The prospect of planetary landings, as far as they have to go, is incredibly exciting. It’s what everyone has wanted since Freelancer, and probably long before then. (I always remember Hardwar being a sick game. I wonder if you can still buy that today.)

Anyway, Frontier Developments recently livestreamed an hour of gameplay from the surface recon vehicle, or SRV. There isn’t much else shown besides the SRV skidding around, floating or doing burnouts and backflips.

Which actually is pretty awesome, when you think about it.

It doesn’t do much to alleviate the concerns of those who are worried that planetary landings will be a one-note experience, much in the same way they were in X: Rebirth (albeit of a very, very different nature).

But I’ll be dammed if the handling model doesn’t look fun. It’s certainly lively enough to break up the solitude of supercruising through the cosmos. The Horizons update is due out before Christmas, and I’m looking forward to seeing how far it’s come.

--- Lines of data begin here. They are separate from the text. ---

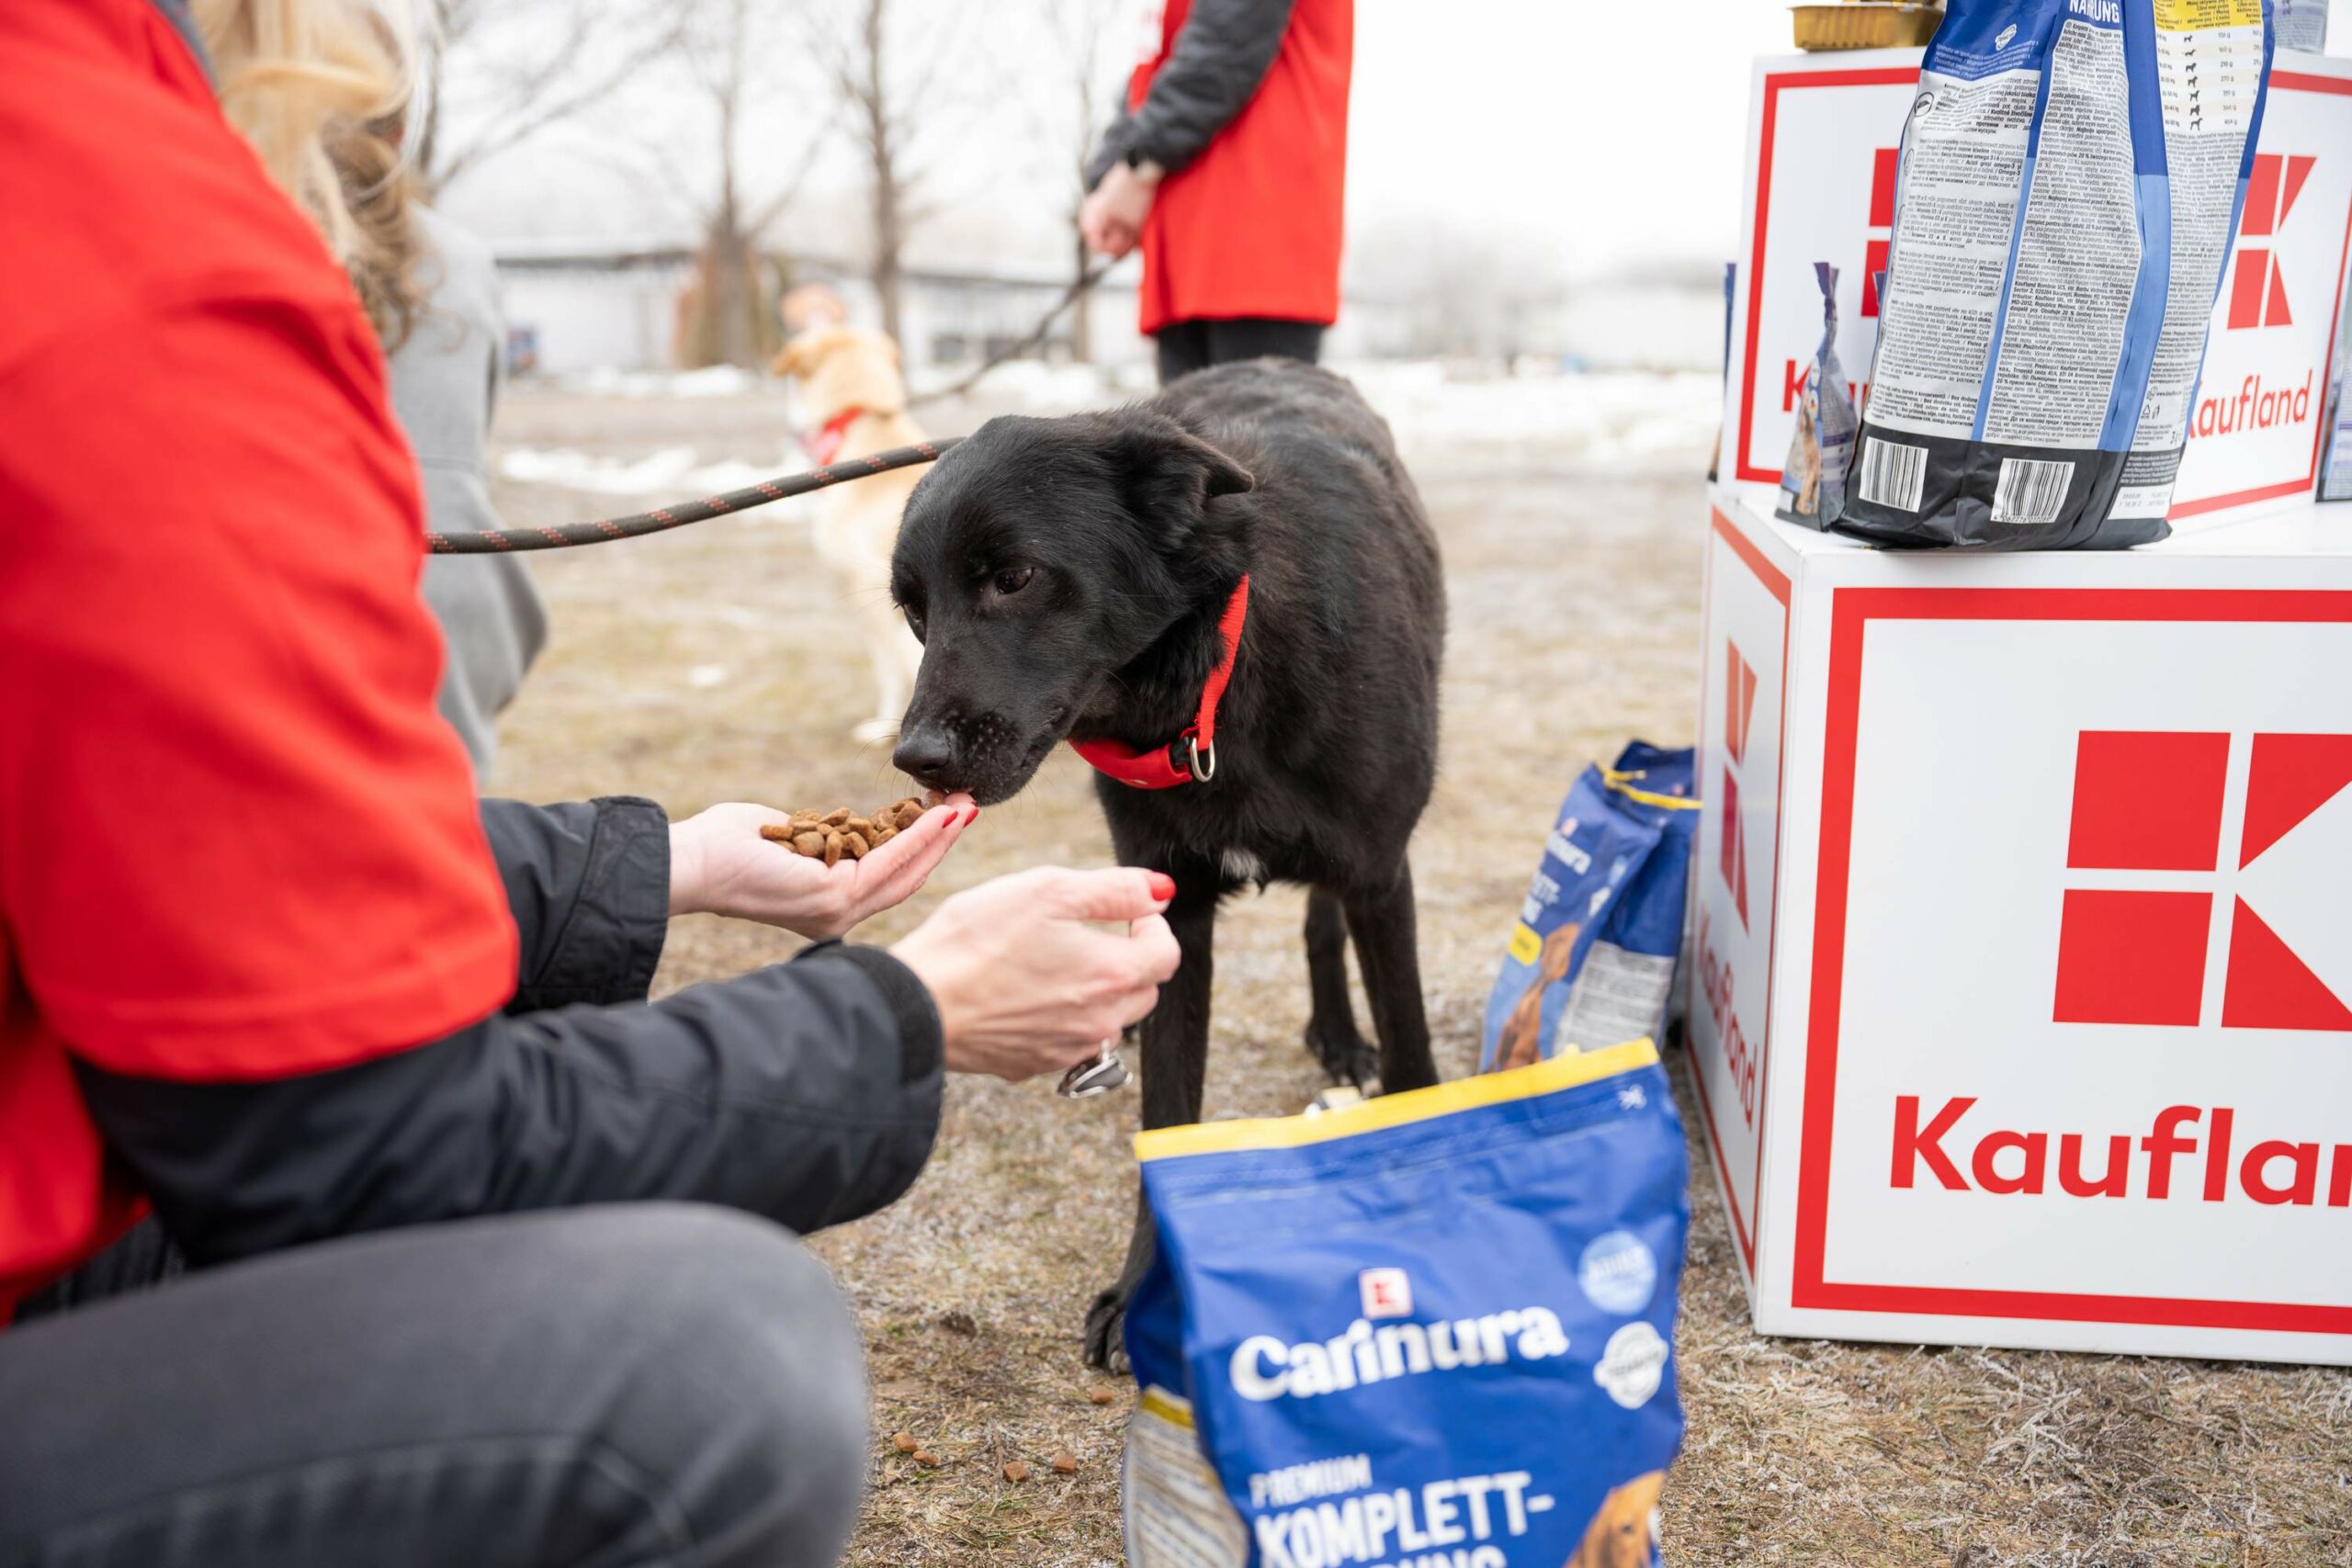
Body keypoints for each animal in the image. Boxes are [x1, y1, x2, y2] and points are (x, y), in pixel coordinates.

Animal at [888, 362, 1439, 1363]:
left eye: (1013, 578)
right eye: (915, 610)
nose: (917, 759)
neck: (1216, 682)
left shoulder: (1382, 876)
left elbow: (1416, 1056)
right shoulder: (1171, 905)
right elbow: (1168, 1110)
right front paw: (1145, 1290)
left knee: (1321, 919)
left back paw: (1340, 1036)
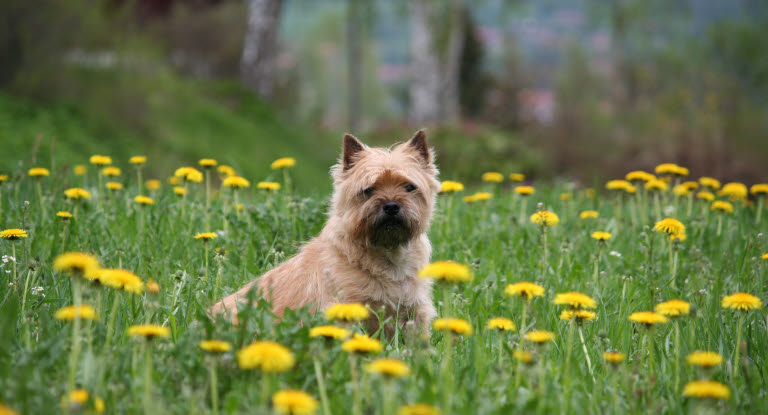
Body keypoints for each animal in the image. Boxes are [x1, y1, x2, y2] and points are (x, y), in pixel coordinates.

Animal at [210, 132, 438, 336]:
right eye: (368, 190)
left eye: (409, 187)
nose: (391, 206)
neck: (388, 255)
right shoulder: (346, 307)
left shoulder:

  • The video doesn’t start until 7mins 30s in, , and the driving doesn’t start for about 10 mins, so feel free to jump ahead 🙂

  • I love Elite: Dangerous to bits and frequently roam the galaxy, also that new quake style game mode is great. However what I am still a bit sore about is that as a person who bought the original game before it was on Steam for I believe it was 29 pounds, that Horizons didn’t come as part of a less expensive update. Seasonal updates which cost MORE than the actual game to update to be able to land on asteroids and some planets? I don’t mind paying for updates or expansions to a game, but this is going to be 39 pounds for each update each season apparently, just to be able to do what you could do in previous Elite games without expansions.
    I am also wondering how Frontier is going to manage all the people who have and haven’t in their open play universe, because they are still supposed to be able to play together.

    • Well, I guess if someone with Horizons wants to escape someone, they just land on a planet – a person without just might crash into it, or bounce back from a barrier that is only be able to be breached by people with the expansion.
      I am looking forward to it.

    • 39 pounds for each update each season apparently

      It isn’t 39 pounds for each update each season.

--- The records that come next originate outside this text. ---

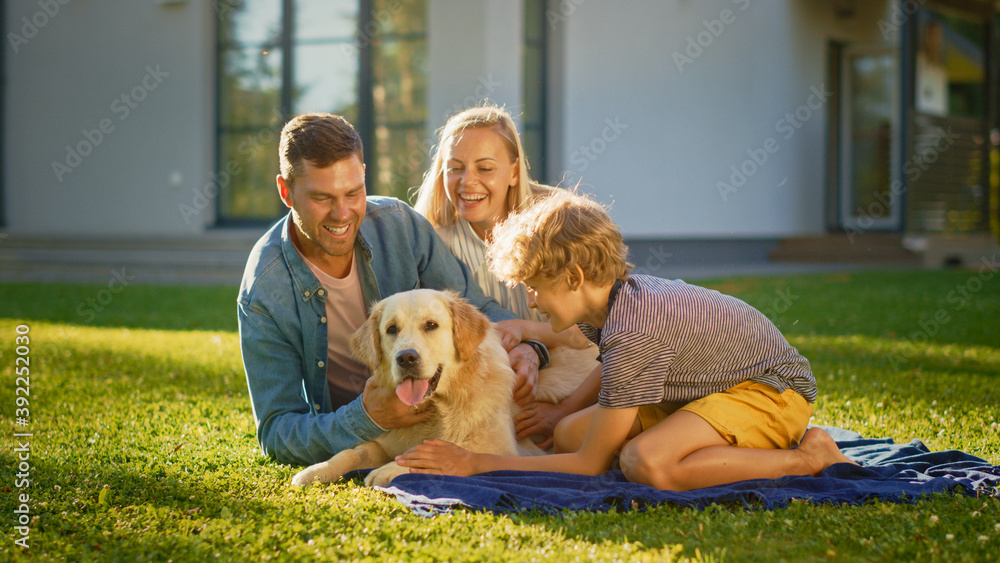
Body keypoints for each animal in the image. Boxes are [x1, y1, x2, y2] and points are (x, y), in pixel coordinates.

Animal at [292, 288, 596, 486]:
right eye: (391, 330)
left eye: (431, 325)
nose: (406, 358)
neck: (439, 406)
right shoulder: (383, 439)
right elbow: (350, 452)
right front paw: (316, 470)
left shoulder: (501, 449)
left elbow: (437, 453)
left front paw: (388, 469)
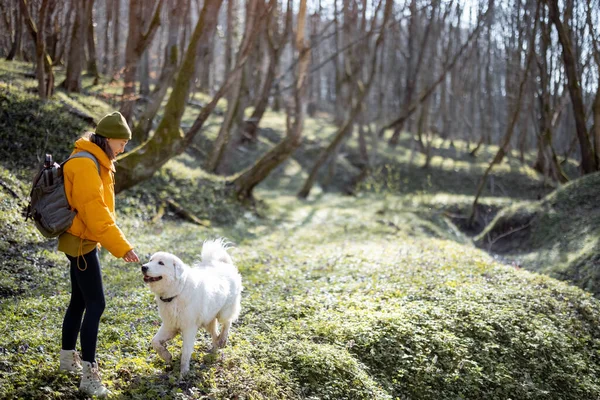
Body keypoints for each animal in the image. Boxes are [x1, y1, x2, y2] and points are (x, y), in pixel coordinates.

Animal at [142, 239, 243, 376]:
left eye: (161, 263)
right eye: (150, 260)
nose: (143, 267)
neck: (177, 292)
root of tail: (222, 263)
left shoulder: (189, 328)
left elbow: (185, 353)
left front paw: (183, 374)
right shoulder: (170, 326)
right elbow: (155, 342)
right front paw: (166, 356)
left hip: (224, 312)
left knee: (227, 322)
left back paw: (223, 339)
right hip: (208, 320)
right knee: (214, 333)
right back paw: (214, 349)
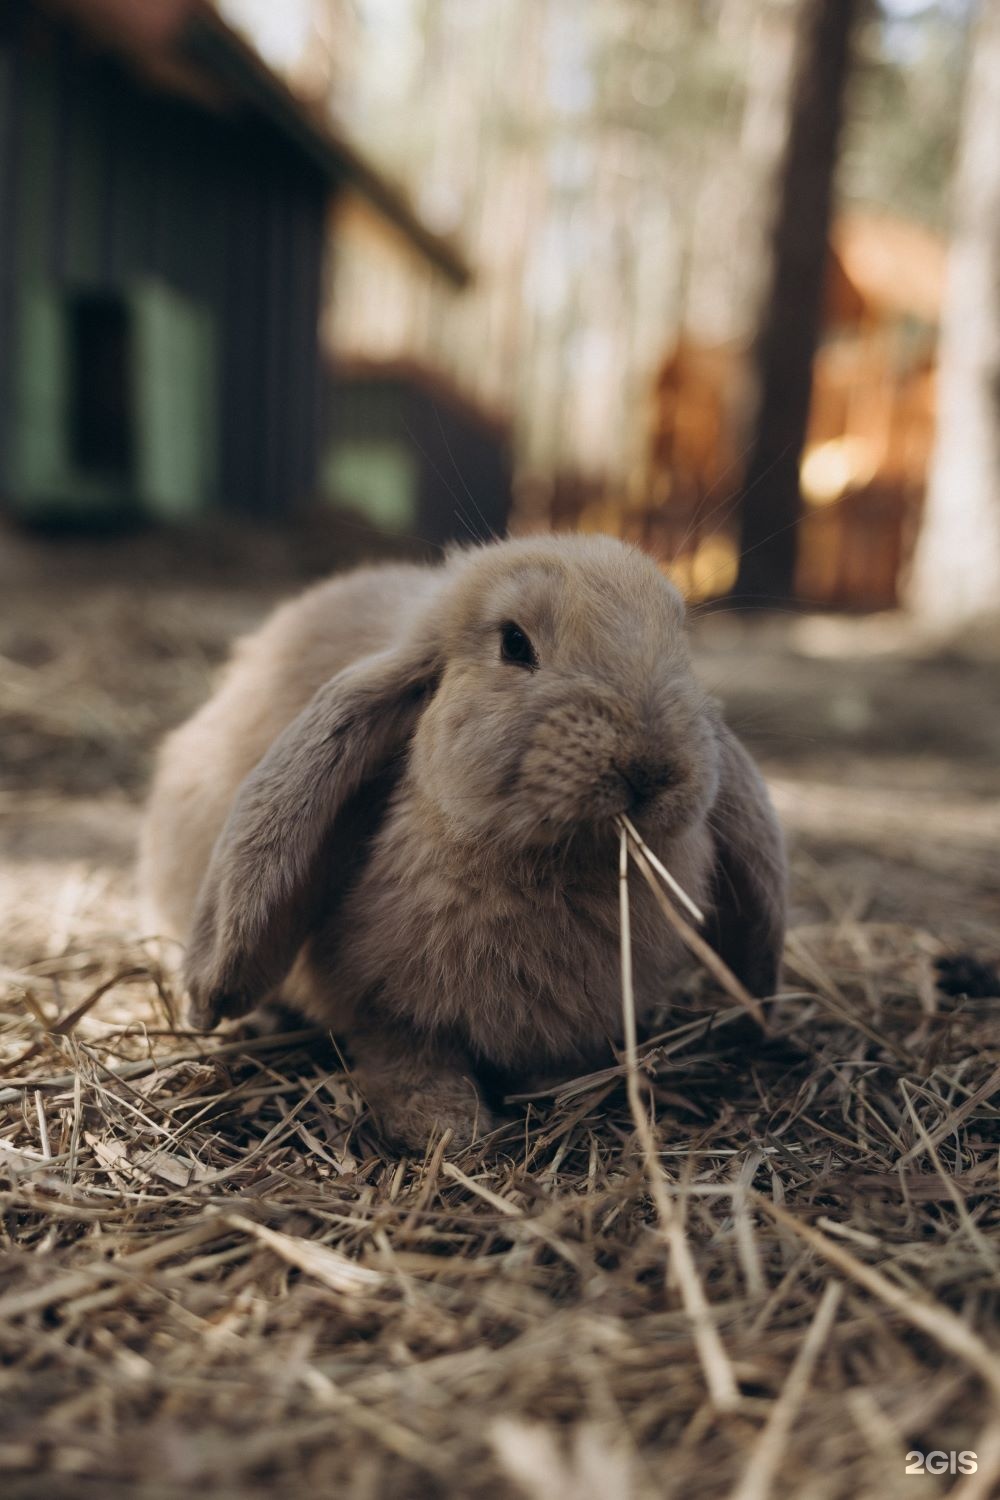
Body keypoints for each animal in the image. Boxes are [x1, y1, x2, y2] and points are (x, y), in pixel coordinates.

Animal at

      Current ED players receive a £10 (or currency equivalent) discount, so it’s £30 for the full, year-long Season, which gives you access to all updates/expansions released during that time: Landings, bases, defenses & crash sites; loot & crafting; multi-crew & character creation; ship-launched fighters.

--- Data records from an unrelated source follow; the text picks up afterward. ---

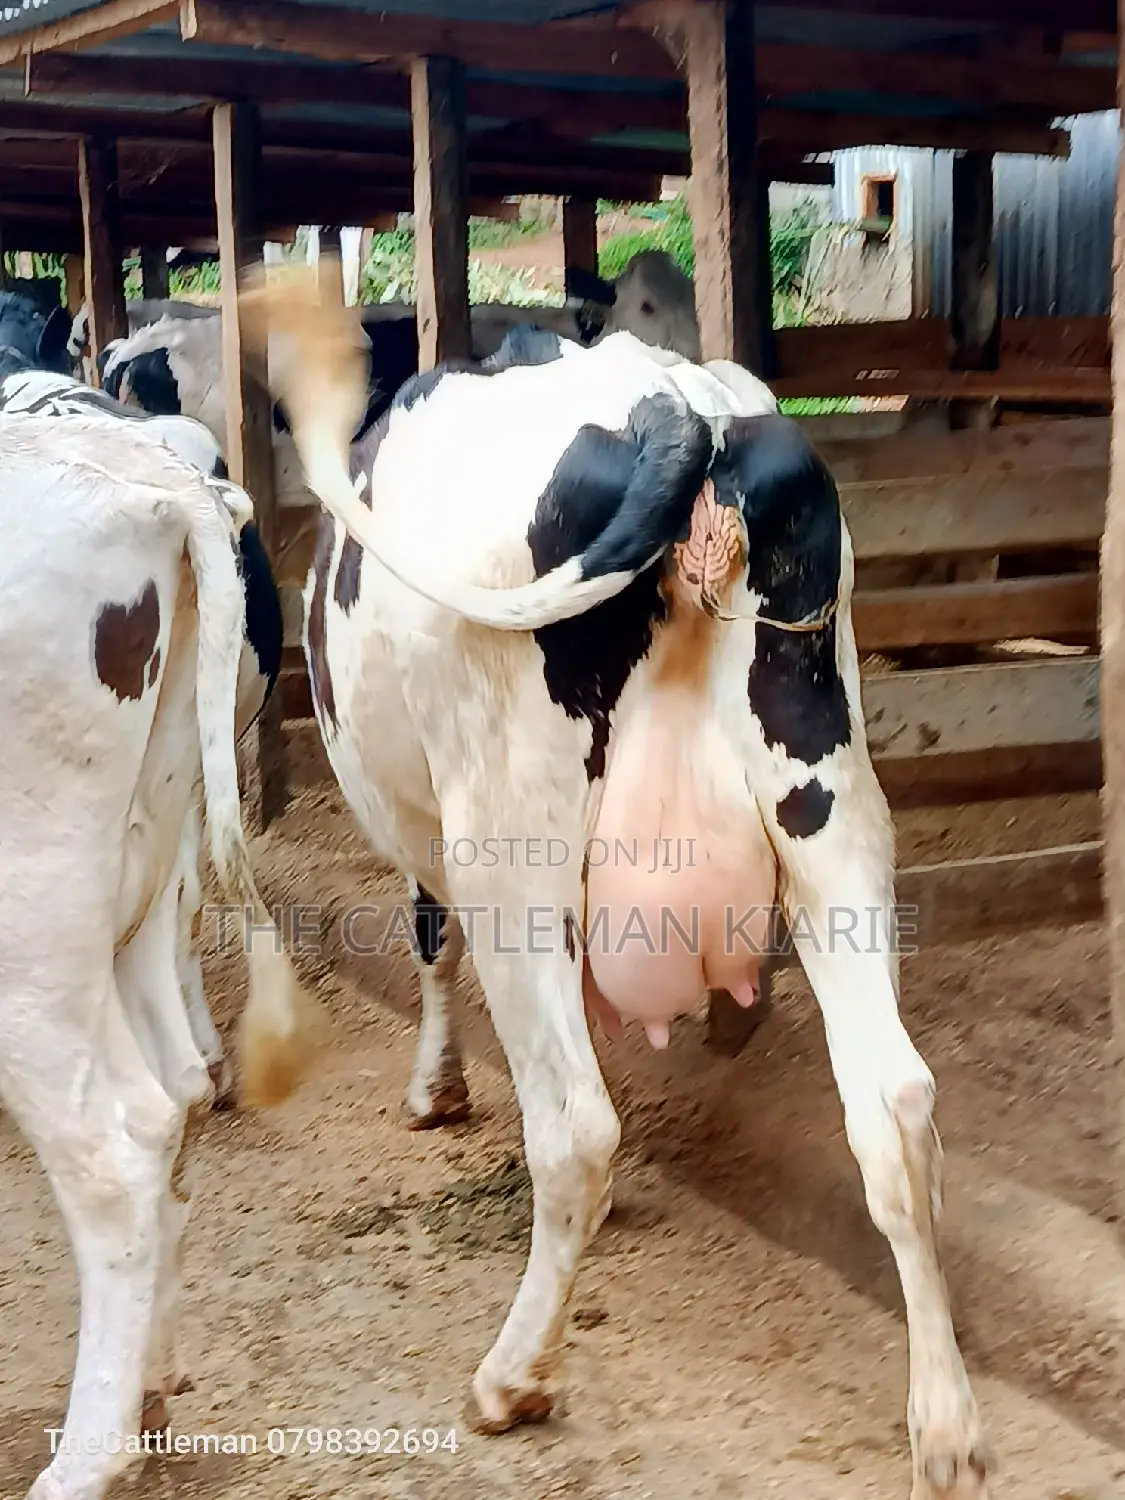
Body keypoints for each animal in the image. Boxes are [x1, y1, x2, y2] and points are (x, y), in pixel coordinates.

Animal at [235, 265, 990, 1500]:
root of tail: (677, 409)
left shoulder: (429, 832)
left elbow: (429, 941)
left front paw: (436, 1090)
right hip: (829, 808)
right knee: (896, 1106)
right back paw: (948, 1427)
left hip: (509, 839)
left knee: (577, 1122)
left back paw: (513, 1377)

      The £10 discount is available to all ED players until sometime after Horizons’ initial release, and we’ll be warned before discount availability is ceased.

      Come December 2016, Season 3 will likely be released and on a similar pricing policy.

  • I’m a big fan of E:D in general, but I feel it does have a few things holding it back. If they incorporate both this and the arena combat into a single persistent game it could become a game I’d sink years into. Look at MGSV – everything you did in that game contributed to the end goal.

    I loved playing arena combat but stopped after a single night because I felt no real connection to it and the ‘real’ game. If, in our own reality, sports stars can make serious cash in arenas why not in E:D too? And on that note – buggy combat or racing on a hostile planet? Hell yes.

  • Too expensive for Australian customers. $60 with loyalty discount… $80+ without. Forget about it. Base game cost $40. FDev are retarded.